Review: Goats (Royal Court)

The Royal Court stages Liwaa Yazji’s play about the war in Syria with live goats on stage

Yes, there are real goats in Goats. And very lovely they are. But they serve a serious function too: in Syrian writer Liwaa Yazji‘s play about the conflict, a goat is given as compensation for each martyred son. These curious, innocent beasts trit-trotting round the stage form a cruel physical reminder of what has been lost, and the insane warped logic of war.

Uncomfortably, you find yourself more absorbed in the animals than the plight of families in wartime. This is partly the point of course: the goats are the government attempting to distract its citizens. This is smart – but maybe more in theory than practice.

Because while the goats are endlessly watchable, the play really is not. It’s slack, scrappy, slow and stilted. The goats start to feel like a welcome distraction; the audience can’t help but gurgle as they naughtily chew up props, but it still feels a bit wrong getting the giggles in the middle of a play about a government sacrificing young men.

Actually, Yazji’s text feels like it ought to prompt very black laughter – maybe its humour is lost a little in Katharine Halls‘ translation, but it’s certainly not brought out by Hamish Pirie‘s uncertain direction. Goats is almost absurdist, a satire of state propaganda: TV screens frequently revert to a test card stating 'Everything is fine' and TV presenters spout wild hyperbole.

It could be delivered with a manically surreal zeal, but the pace is terribly slow. This exposes some strained and stilted writing and acting; there are gaps between utterances you could shepherd a herd of goats through. Amir El-Masry delivers some truly vicious sarcasm as a returning soldier, but elsewhere performances tend towards dour.

The plot contains a central mystery that’s devastatingly effective: why are young men calling their families and asking them what to do to terrorists they’ve caught? And why do these men never come home wounded – always martyred? But the storytelling is diffuse, and further muddied with under-explored, unclearly staged off-shoots (there’s a baffling subplot about, I think, black market fridges, and another where teenagers do something nasty to a poor goat entirely without consequence).

Rosie Elnile’s set is a hotchpotch: both floors and coffins made of cheap-looking wood, a backdrop of bright magenta, while the cast stay sat on stage in plastic high chairs. Presumably, some of this is intended to evoke poverty, but the visual effect is jumbled. TV screens live-relay broadcasts, effective in a show about the way narratives are twisted by authority, although I wondered if it was plausible that one small hillside village would attract quite so much media attention.

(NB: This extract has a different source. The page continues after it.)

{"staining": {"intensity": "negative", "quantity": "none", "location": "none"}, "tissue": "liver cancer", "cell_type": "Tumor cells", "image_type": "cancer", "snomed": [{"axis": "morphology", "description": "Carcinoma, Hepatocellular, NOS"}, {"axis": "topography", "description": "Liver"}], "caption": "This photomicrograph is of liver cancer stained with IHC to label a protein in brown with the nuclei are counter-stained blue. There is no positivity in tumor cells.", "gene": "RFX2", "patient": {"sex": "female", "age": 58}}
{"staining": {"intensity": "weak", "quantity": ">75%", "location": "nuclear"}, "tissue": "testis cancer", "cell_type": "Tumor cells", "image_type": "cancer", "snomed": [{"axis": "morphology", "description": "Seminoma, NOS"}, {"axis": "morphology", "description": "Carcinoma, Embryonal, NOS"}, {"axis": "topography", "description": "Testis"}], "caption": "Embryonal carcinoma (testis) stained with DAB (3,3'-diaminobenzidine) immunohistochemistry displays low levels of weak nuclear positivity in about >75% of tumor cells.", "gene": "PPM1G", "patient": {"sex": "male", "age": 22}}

There are interesting directorial decisions in Goats but they often just don’t quite come through clearly enough. A group of chatting teenagers, for instance, speak into microphones, their names flashing up on the TV screens. Is this a comment on the way they’re being shaped by a society built on propaganda and surveillance, that every statement is effectively public? That’s interesting, but I’m rationalising after the fact; while actually watching, it simply added to the confusion of an already cluttered production.

Goats runs at the Royal Court until 30 December.